> _対象テキスト_:
:::::
ここしばらく「旅行ネタ」の連発ですので、お口直しに(なるネタではないケド)時事ネタを書くことにします。
焼き肉店でユッケを食べた人たちが食中毒にかかり、死者まで出ています。
福井新聞のこの記事によれば、
富山県の食中毒では、えびす砺波店で19日以降にユッケなどを食べた客が、相次いで嘔吐(おうと)などの症状を訴え、29日に10歳未満男児が入院先の病院で死亡した。系列の高岡駅南店(同県高岡市)の客にも症状が出ており、患者数は30日現在で1~70歳の38人に上っている。うち14人が重症化している。
だそうで、さらに、
店は金沢市の「フーズ・フォーラス」が経営し、県内には福井市に2店舗、鯖江市に1店舗がある。系列全20店で扱う肉はすべて東京都内の食肉処理センターから仕入れている。同センターは「生食用としては販売していなかった」と説明。フーズ社は「生食用ではないと認識していた。国の基準に強制力はなく、会社として生でも食べられると判断し、提供していた」と話している。
だそうな。
会社はどんな基準で「会社として生でも食べられると判断」したのでしょうか?
:::::
> _提供資料_:
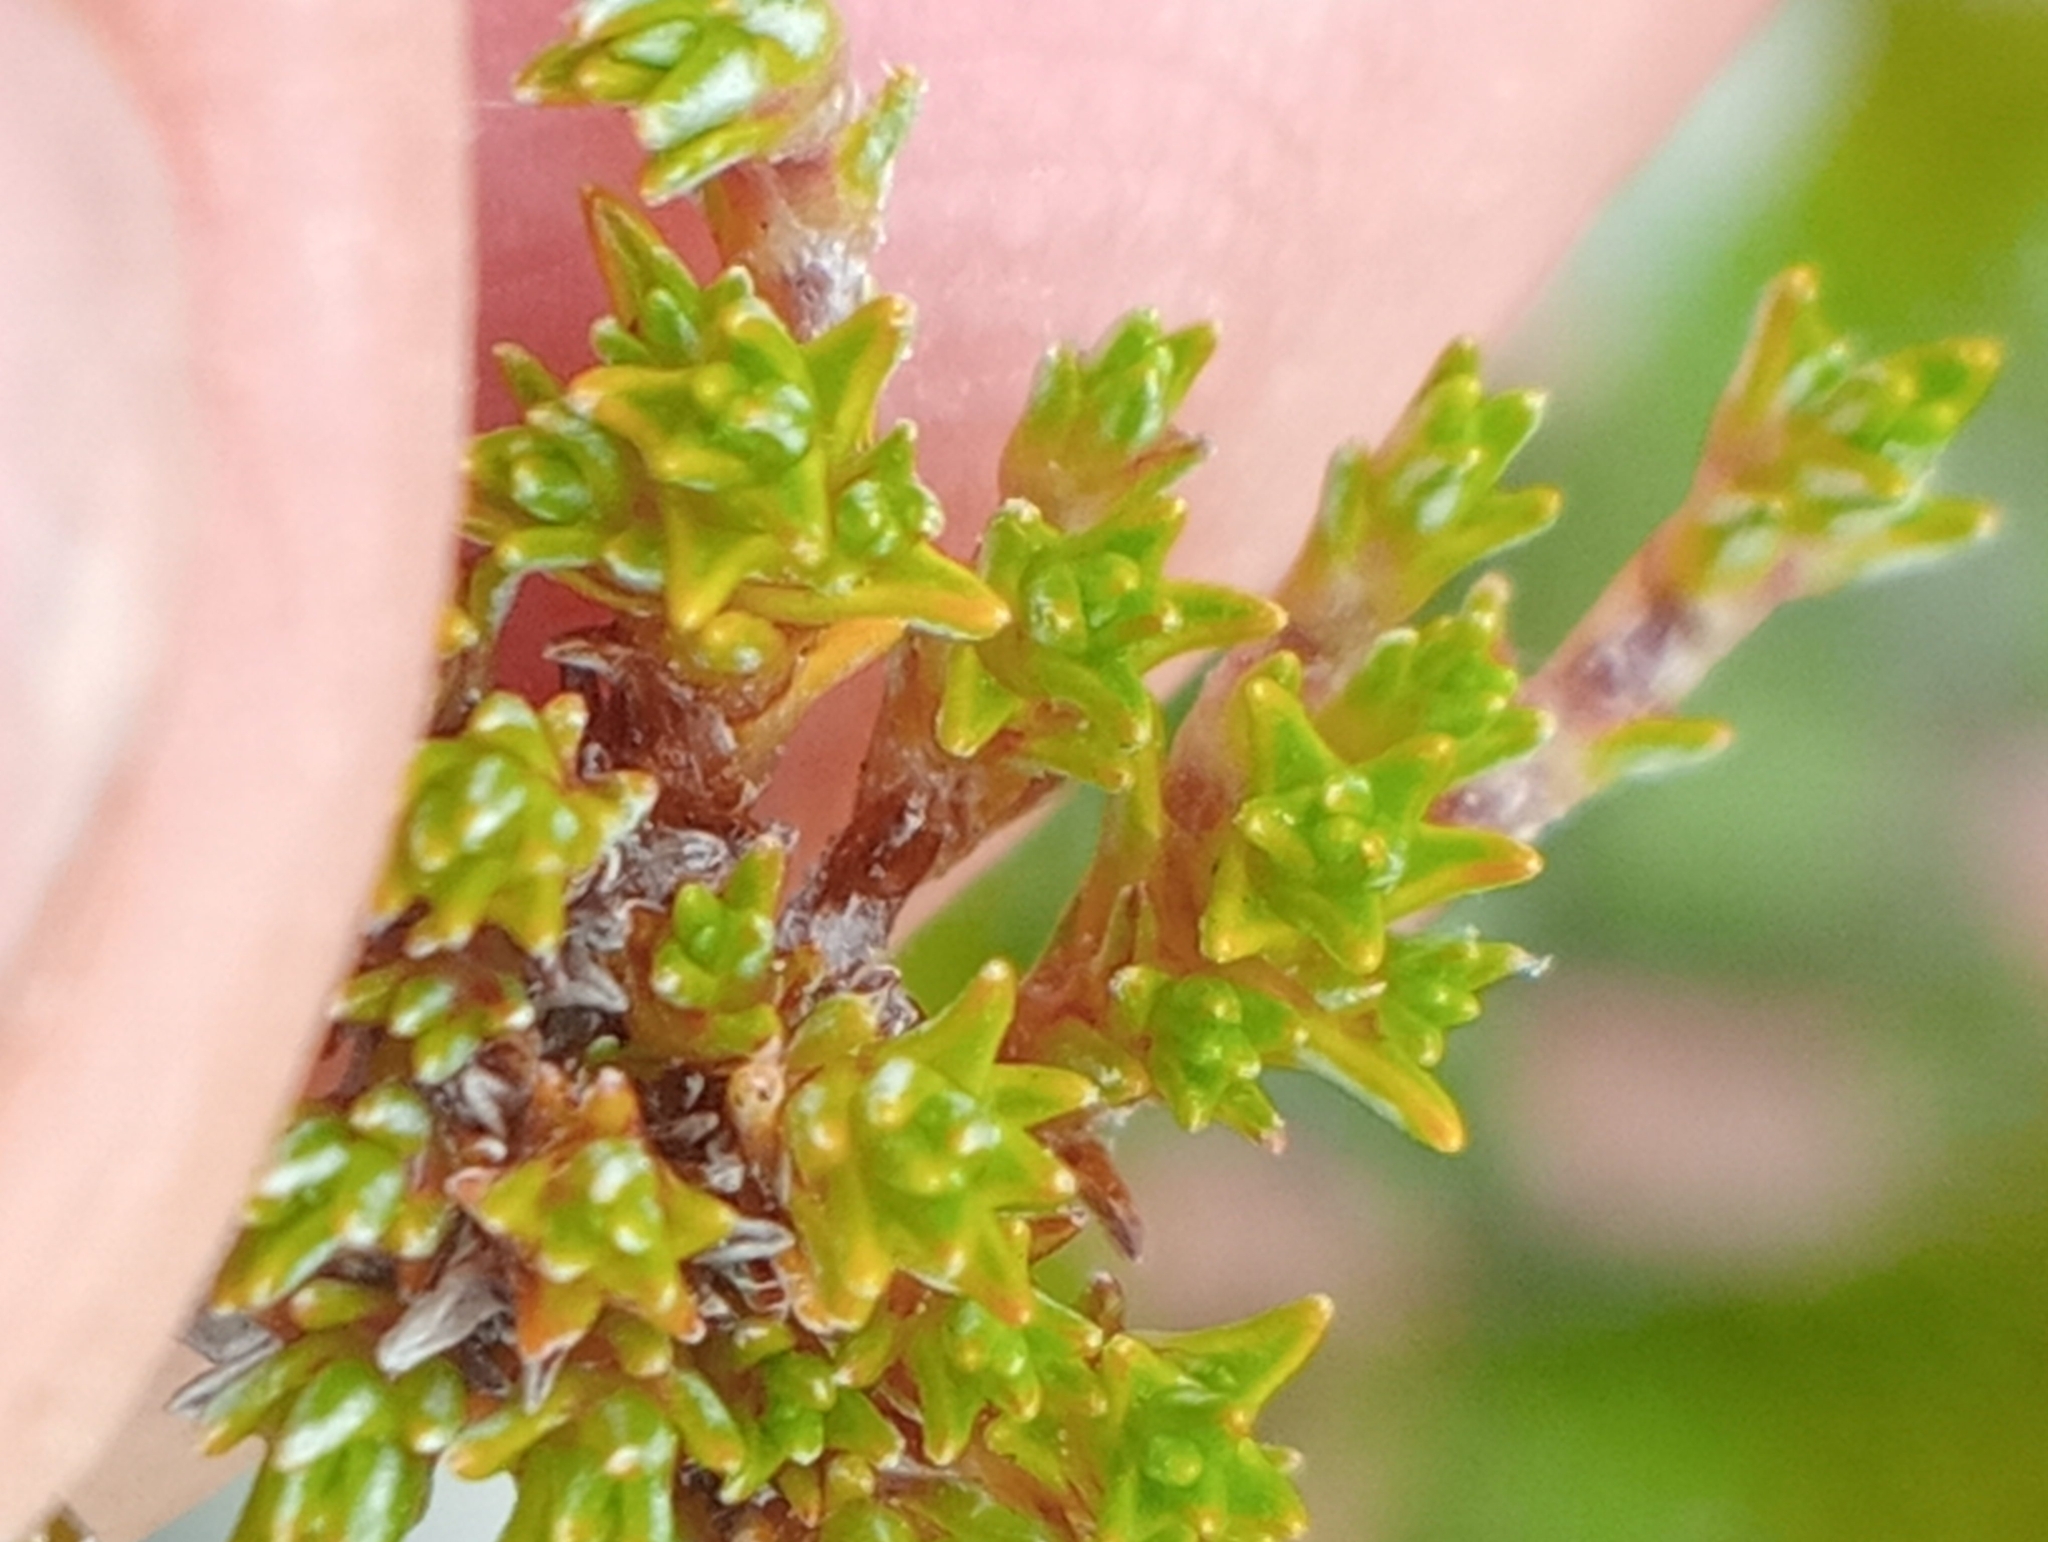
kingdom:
:::::
> _課題_:
ユッケによる食中毒を扱った文章から、「ここしばらく「旅行ネタ」の連」で始まり「提供していた」と話している。」で終わる箇所を、両端の語句も含めて一字一句変えずに書き写してください。

> _解答_:
ここしばらく「旅行ネタ」の連発ですので、お口直しに(なるネタではないケド)時事ネタを書くことにします。
焼き肉店でユッケを食べた人たちが食中毒にかかり、死者まで出ています。
福井新聞のこの記事によれば、
富山県の食中毒では、えびす砺波店で19日以降にユッケなどを食べた客が、相次いで嘔吐(おうと)などの症状を訴え、29日に10歳未満男児が入院先の病院で死亡した。系列の高岡駅南店(同県高岡市)の客にも症状が出ており、患者数は30日現在で1~70歳の38人に上っている。うち14人が重症化している。
だそうで、さらに、
店は金沢市の「フーズ・フォーラス」が経営し、県内には福井市に2店舗、鯖江市に1店舗がある。系列全20店で扱う肉はすべて東京都内の食肉処理センターから仕入れている。同センターは「生食用としては販売していなかった」と説明。フーズ社は「生食用ではないと認識していた。国の基準に強制力はなく、会社として生でも食べられると判断し、提供していた」と話している。